*PROVIDED MATERIAL*.
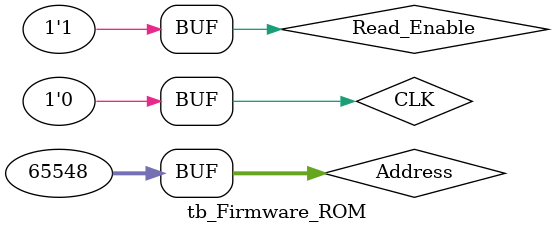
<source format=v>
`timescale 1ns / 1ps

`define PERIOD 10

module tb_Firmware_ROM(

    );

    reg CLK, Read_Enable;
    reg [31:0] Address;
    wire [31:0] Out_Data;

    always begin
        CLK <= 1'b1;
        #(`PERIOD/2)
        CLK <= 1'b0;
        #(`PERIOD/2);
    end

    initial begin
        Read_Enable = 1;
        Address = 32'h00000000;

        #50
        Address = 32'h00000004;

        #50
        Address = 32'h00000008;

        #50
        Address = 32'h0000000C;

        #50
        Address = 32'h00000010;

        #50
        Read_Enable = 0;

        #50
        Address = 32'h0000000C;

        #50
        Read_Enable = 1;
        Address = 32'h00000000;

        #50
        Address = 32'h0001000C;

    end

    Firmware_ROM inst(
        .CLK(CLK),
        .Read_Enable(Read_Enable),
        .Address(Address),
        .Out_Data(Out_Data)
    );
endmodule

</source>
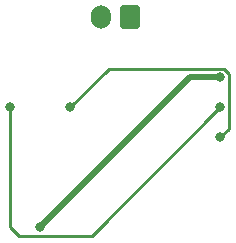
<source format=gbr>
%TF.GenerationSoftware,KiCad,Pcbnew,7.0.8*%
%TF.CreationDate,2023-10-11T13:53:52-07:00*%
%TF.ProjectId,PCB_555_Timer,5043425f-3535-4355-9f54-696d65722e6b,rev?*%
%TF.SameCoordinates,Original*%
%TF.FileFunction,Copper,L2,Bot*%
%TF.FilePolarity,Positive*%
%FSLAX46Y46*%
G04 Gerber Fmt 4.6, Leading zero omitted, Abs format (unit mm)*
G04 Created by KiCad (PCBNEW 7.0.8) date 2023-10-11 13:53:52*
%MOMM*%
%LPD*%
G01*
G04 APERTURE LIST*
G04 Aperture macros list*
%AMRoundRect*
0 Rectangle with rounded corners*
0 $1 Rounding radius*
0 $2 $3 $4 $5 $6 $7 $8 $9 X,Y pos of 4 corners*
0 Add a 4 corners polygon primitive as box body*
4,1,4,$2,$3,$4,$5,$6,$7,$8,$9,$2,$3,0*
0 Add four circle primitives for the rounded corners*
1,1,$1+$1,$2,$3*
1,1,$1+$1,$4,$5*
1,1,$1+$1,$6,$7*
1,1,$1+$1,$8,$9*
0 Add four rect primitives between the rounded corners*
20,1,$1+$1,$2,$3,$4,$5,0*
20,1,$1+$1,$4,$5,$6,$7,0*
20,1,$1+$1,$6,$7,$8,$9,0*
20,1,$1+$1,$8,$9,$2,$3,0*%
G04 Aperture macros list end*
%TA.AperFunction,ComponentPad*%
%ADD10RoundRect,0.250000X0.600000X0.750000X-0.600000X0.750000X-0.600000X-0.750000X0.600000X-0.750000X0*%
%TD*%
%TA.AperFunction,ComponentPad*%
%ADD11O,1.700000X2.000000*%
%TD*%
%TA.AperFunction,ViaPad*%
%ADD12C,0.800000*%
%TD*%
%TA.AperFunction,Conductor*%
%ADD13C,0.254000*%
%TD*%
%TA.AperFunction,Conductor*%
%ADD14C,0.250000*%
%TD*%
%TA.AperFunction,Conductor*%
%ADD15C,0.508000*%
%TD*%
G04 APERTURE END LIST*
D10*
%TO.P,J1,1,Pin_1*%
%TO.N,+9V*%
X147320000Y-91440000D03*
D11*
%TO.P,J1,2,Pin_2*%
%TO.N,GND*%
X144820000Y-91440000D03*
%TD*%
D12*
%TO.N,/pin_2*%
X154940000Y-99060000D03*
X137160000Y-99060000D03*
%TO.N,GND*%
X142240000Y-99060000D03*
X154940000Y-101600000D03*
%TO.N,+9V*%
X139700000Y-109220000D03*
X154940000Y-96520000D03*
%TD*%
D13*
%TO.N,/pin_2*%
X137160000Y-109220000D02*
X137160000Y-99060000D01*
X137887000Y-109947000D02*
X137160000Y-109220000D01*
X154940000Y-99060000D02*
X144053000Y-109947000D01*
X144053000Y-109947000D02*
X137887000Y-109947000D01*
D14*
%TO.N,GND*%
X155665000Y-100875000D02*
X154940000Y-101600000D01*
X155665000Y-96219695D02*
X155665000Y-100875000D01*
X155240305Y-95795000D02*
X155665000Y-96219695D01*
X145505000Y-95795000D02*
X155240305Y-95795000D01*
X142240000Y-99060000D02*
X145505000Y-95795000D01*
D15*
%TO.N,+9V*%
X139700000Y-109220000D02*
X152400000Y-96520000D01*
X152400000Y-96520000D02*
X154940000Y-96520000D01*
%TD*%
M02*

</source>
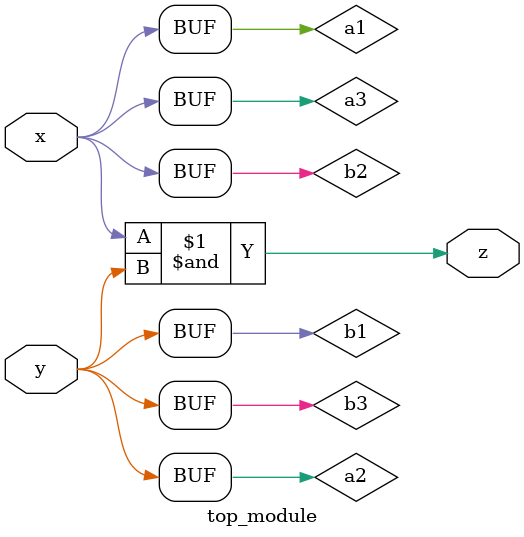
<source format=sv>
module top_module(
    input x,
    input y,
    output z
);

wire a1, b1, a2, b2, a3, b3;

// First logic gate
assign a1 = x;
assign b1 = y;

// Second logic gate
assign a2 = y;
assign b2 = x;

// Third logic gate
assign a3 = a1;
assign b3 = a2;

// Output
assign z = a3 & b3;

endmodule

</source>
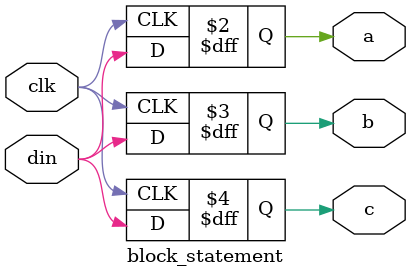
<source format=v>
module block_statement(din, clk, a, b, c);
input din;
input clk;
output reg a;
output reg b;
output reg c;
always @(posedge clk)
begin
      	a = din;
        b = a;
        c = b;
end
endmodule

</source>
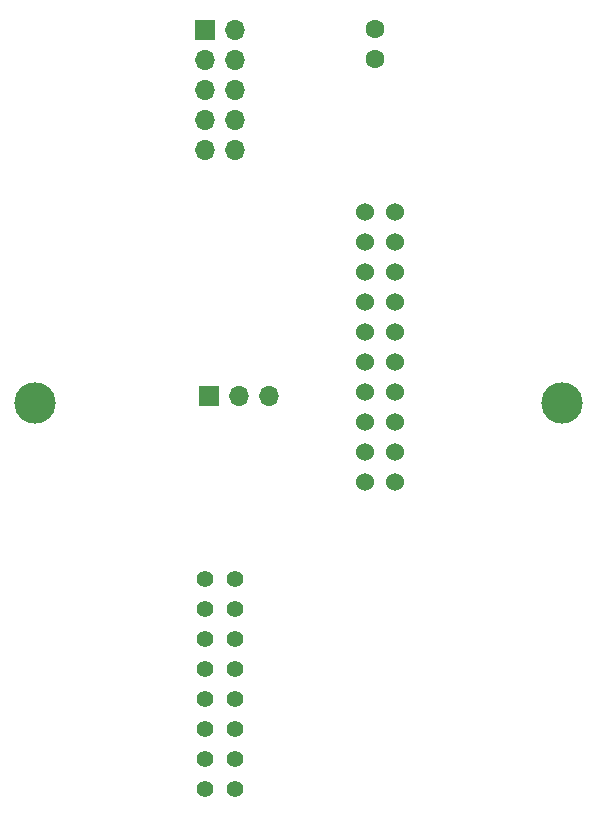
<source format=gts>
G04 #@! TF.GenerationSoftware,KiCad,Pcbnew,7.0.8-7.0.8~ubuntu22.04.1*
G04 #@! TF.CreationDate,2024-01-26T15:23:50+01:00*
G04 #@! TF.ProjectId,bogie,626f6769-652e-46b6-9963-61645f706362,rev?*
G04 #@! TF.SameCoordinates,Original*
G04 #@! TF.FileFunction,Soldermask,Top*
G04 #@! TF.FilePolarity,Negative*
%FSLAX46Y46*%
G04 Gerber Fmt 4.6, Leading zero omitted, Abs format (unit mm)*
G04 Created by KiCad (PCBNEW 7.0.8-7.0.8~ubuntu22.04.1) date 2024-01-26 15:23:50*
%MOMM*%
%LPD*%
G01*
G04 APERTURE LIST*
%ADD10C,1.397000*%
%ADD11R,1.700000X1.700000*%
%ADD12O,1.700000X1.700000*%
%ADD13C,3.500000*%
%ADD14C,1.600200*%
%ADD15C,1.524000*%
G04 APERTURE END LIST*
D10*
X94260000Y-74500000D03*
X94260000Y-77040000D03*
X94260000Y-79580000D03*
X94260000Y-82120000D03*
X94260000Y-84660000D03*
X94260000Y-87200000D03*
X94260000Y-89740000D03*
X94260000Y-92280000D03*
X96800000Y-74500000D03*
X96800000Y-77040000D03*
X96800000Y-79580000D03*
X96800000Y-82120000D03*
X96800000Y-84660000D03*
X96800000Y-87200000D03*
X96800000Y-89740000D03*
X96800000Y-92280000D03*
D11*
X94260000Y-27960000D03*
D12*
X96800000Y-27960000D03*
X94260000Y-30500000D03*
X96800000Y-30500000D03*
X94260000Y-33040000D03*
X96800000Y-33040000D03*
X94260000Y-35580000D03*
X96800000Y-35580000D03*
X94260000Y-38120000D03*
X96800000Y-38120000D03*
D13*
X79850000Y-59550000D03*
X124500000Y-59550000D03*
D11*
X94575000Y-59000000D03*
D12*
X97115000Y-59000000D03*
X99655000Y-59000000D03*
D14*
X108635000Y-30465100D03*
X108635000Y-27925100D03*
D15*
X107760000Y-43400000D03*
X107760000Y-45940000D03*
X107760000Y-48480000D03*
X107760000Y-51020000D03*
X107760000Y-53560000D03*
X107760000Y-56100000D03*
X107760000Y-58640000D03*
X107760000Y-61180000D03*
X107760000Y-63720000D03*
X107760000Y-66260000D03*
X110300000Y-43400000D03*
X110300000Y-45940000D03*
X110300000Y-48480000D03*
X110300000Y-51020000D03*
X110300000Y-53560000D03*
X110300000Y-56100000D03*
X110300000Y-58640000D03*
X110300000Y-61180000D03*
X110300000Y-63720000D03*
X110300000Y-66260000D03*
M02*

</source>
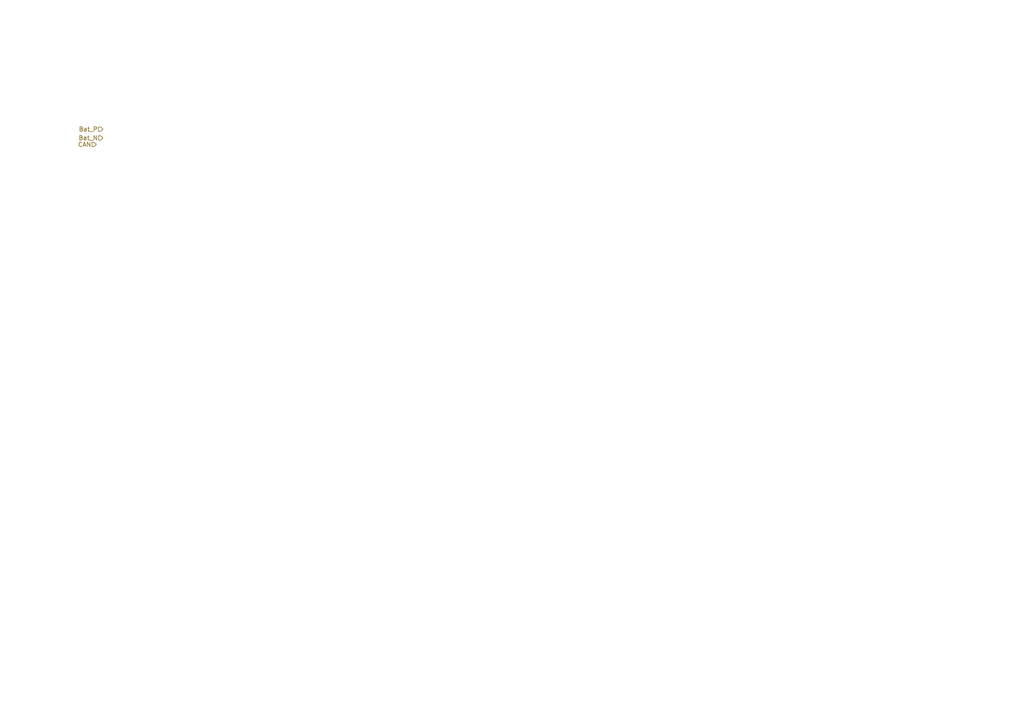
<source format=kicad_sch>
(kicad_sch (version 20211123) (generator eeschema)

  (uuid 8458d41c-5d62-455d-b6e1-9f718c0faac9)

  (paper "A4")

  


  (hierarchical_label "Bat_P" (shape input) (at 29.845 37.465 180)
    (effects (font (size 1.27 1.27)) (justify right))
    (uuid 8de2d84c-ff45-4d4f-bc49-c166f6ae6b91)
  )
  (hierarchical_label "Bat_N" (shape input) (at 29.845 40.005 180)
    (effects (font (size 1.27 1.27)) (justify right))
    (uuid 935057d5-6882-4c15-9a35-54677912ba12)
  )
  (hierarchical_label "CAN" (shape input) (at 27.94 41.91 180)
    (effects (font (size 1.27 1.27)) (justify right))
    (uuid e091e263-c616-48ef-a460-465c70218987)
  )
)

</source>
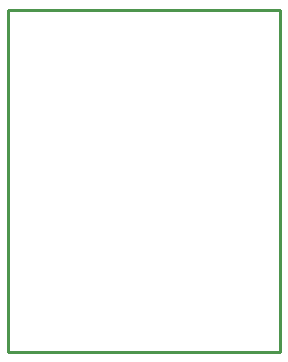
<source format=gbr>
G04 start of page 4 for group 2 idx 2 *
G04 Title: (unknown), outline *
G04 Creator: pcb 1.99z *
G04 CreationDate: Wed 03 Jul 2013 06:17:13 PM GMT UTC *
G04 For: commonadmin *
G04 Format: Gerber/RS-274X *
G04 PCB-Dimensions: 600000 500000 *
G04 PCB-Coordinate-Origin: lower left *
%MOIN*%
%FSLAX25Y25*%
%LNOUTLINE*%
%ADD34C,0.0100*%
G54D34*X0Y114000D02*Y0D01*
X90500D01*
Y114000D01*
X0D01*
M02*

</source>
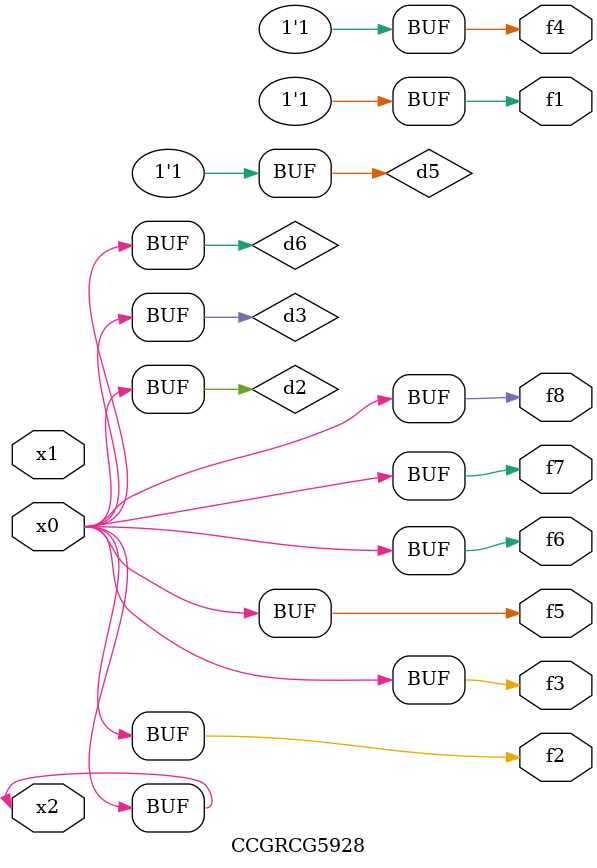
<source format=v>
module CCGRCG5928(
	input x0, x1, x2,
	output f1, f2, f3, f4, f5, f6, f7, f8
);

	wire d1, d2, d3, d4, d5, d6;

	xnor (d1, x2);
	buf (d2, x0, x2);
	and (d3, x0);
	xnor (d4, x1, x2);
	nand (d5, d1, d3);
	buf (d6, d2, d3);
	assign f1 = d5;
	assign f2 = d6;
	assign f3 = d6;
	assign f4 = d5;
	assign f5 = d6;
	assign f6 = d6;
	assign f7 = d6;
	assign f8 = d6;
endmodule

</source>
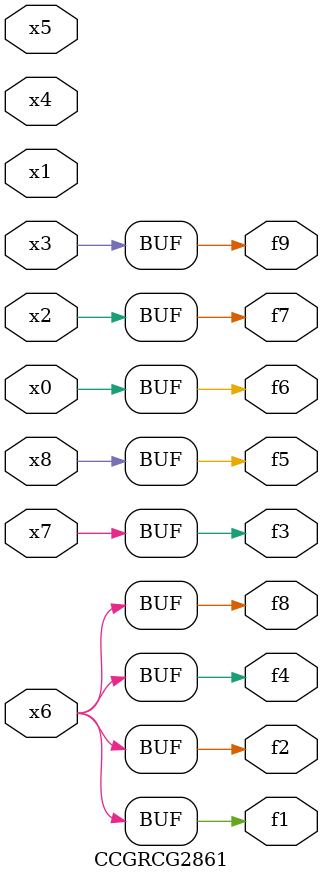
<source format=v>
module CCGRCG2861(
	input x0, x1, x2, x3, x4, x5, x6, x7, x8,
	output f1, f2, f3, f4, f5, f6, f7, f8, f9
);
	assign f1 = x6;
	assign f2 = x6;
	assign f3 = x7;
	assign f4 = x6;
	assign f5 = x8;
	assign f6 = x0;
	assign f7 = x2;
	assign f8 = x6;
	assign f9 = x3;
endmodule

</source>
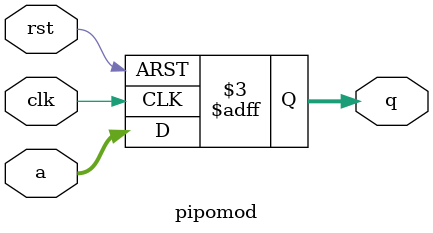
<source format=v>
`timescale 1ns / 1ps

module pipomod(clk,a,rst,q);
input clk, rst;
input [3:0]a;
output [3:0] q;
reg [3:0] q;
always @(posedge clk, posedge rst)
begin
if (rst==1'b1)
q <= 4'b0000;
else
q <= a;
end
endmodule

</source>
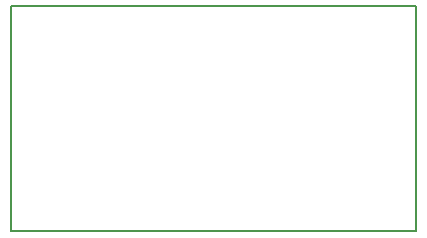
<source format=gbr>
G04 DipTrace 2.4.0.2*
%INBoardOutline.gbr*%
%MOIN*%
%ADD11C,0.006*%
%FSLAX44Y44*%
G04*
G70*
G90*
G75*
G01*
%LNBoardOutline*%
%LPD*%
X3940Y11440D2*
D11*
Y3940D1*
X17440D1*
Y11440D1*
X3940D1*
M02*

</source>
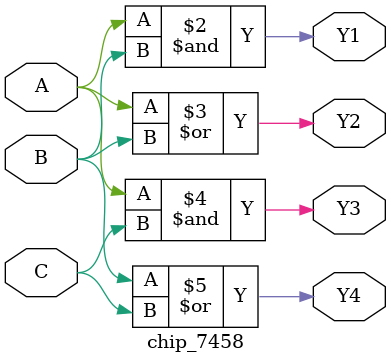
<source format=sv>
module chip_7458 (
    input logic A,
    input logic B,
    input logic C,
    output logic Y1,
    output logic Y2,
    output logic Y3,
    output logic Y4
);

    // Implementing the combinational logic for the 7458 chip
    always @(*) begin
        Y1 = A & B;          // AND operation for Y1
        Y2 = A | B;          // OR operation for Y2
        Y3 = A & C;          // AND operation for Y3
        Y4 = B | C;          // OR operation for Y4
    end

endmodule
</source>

*ACTION ITEM*. The lines to return are those holding the string "always" anywhere in the listing above.

*REPLY TO THE TASK*.
    always begin
always @(posedge clk)
always @(posedge clk, posedge rst)
    always @(*) begin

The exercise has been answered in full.